Cases that are not yet supported are kept out of the executable allowlists, so the test output distinguishes between the runnable surface and the broader official corpus.

Terminal window
just test

Results are printed to the terminal.

The numbers below are point-in-time snapshots from the pinned protocol-test models in this repository. They count official Smithy/Alloy httpRequestTests plus httpResponseTests.

Current snapshot:

  • alloy#simpleRestJson43/43 official cases (100%).
  • aws.protocols#restJson1268/272 official cases (98.53%).
  • smithy.protocols#rpcv2Cbor — early preview; conformance test integration is in progress.
  • alloy.proto#grpc — not covered by Smithy’s conformance suite; tested via end-to-end examples instead.

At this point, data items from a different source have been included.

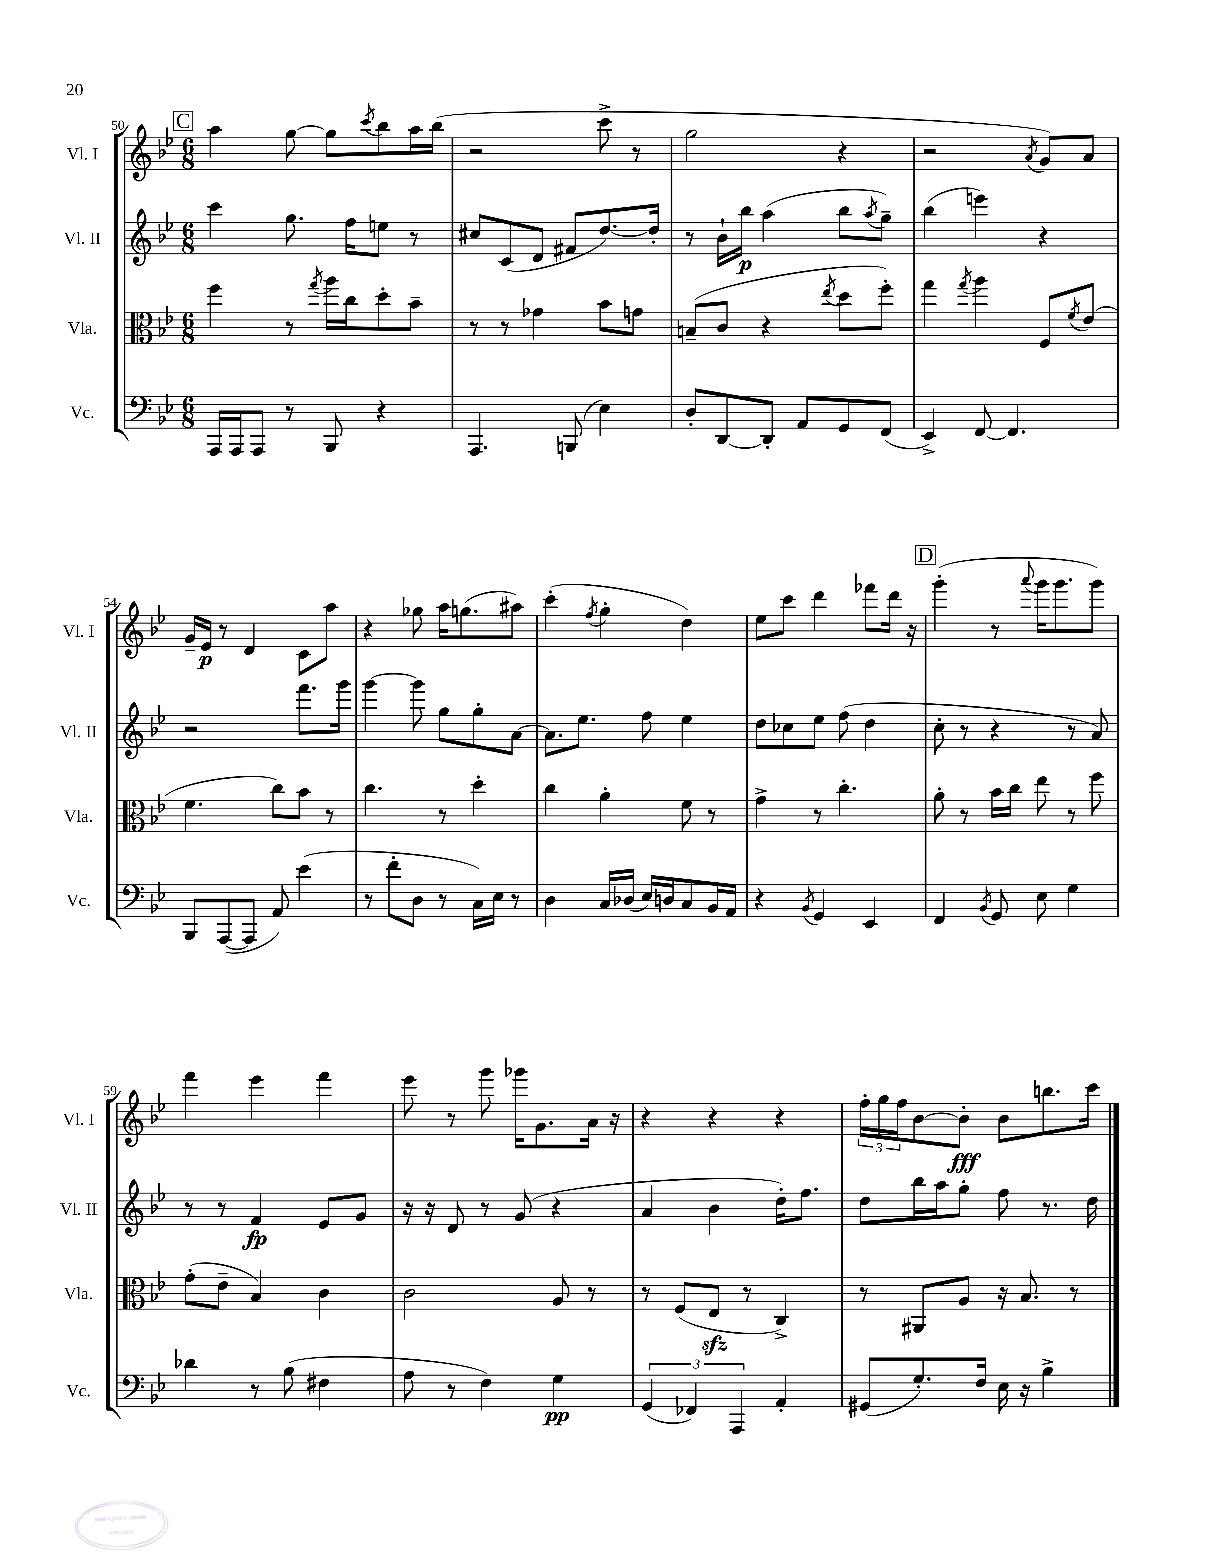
<<
\new StaffGroup <<
\new Staff = "s0" \with { instrumentName = "Vl. I" shortInstrumentName = "Vl. I" } {
    \clef treble \key bes \major \numericTimeSignature \time 6/8
    \mark \markup { \box "C" } a''4 g''8~ g''8 \acciaccatura { c'''8 } bes''8 a''16 bes''16( |
    r2 c'''8-> r8 |
    g''2 r4 |
    r2 \acciaccatura { a'8 } g'8) a'8 |
    g'16-- ees'16\p r8 d'4 c'8 a''8 |
    r4 ges''8 a''16 g''8.( ais''8) |
    c'''4-.( \acciaccatura { f''8 } g''4-. d''4) |
    ees''8 c'''8 d'''4 fes'''8 d'''16 r16 |
    \mark \markup { \box "D" } g'''4-.( r8 \appoggiatura { a'''8 } g'''16 g'''8. g'''8) |
    f'''4 ees'''4 f'''4 |
    ees'''8 r8 g'''8 ges'''16 g'8. a'16 r16 |
    r4 r4 r4 |
    \tuplet 3/2 { f''16-. g''16 f''16 } bes'8~ bes'8-.\fff bes'8 b''8. c'''16 \bar "|." |
}
\new Staff = "s1" \with { instrumentName = "Vl. II" shortInstrumentName = "Vl. II" } {
    \clef treble \key bes \major \numericTimeSignature \time 6/8
    \mark \markup { \box "C" } c'''4 g''8. f''16 e''8 r8 |
    cis''8 c'8( d'8 fis'8 d''8.~) d''16-. |
    r8 bes'16-! bes''16\p a''4( bes''8 \acciaccatura { a''8 } g''8--) |
    bes''4( e'''4) r4 |
    r2 f'''8. g'''16 |
    g'''4~ g'''8 g''8 g''8-. a'8~ |
    a'8. ees''8. f''8 ees''4 |
    d''8 ces''8 ees''8 f''8( d''4 |
    \mark \markup { \box "D" } c''8-. r8 r4 r8 a'8) |
    r8 r8 f'4\fp ees'8 g'8 |
    r16 r16 d'8 r8 g'8( r4 |
    a'4 bes'4 d''16-.) f''8. |
    d''8 bes''16 a''16 g''8-. f''8 r8. d''16 \bar "|." |
}
\new Staff = "s2" \with { instrumentName = "Vla." shortInstrumentName = "Vla." } {
    \clef alto \key bes \major \numericTimeSignature \time 6/8
    \mark \markup { \box "C" } f''4 r8 \acciaccatura { g''8 } a''16 c''16 d''8-. bes'8-- |
    r8 r8 ges'4 bes'8 g'8 |
    b8--( c'8 r4 \acciaccatura { ees''8 } d''8 f''8-.) |
    g''4 \acciaccatura { g''8 } a''4 f8 \acciaccatura { f'8 } ees'8( |
    f'4. c''8) bes'8 r8 |
    c''4. r8 d''4-. |
    c''4 a'4-. f'8 r8 |
    g'4-> r8 c''4.-. |
    \mark \markup { \box "D" } a'8-. r8 bes'16 c''16 ees''8 r8 f''8 |
    g'8-.( ees'8-- bes4) c'4 |
    c'2 a8 r8 |
    r8 f8( ees8\sfz r8 c4->) |
    r8 ais,8 a8 r16 bes8. r8 \bar "|." |
}
\new Staff = "s3" \with { instrumentName = "Vc." shortInstrumentName = "Vc." } {
    \clef bass \key bes \major \numericTimeSignature \time 6/8
    \mark \markup { \box "C" } a,,16 a,,16 a,,8 r8 bes,,8 r4 |
    a,,4. b,,8( ees4) |
    d8-. d,8~ d,8-. a,8 g,8 f,8( |
    ees,4->) f,8~ f,4. |
    bes,,8 a,,8~( a,,8 a,8) ees'4( |
    r8 f'8-. d8 r8 c16) ees16 r8 |
    d4 c16 des16( ees16) d16 c8 bes,16 a,16 |
    r4 \acciaccatura { bes,8 } g,4 ees,4 |
    \mark \markup { \box "D" } f,4 \acciaccatura { bes,8 } g,8 ees8 g4 |
    des'4 r8 bes8( fis4 |
    a8 r8 f4) g4\pp |
    \tuplet 3/2 { g,4( fes,4) a,,4 } a,4-. |
    gis,8( g8.-.) f16 ees16 r16 bes4-> \bar "|." |
}
>>
>>
\layout { \context { \Score currentBarNumber = #50 } }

Two different numbers are useful when reading the test projects:

  • executable allowlist coverage: the cases the local conformance project is expected to run and pass
  • full official corpus coverage: the total number of official request/response cases present in the pinned models

For simpleRestJson, those numbers now line up because the full official corpus is executable. For restJson1, nearly all official cases are now executable as well; the remaining gap is the Glacier-specific fixture slice that is not yet projected into the conformance project.

Common reasons a case is skipped rather than failed:

  • Fixture projection not yet wired in — e.g. the remaining Glacier-specific restJson1 cases.
  • Feature not yet implemented — e.g. broader malformed-input handling or future protocol/runtime edge cases outside the current pinned corpus.
  • AWS service-specific fixtures — fixtures that depend on AWS-specific behavior outside the current generated-client slice.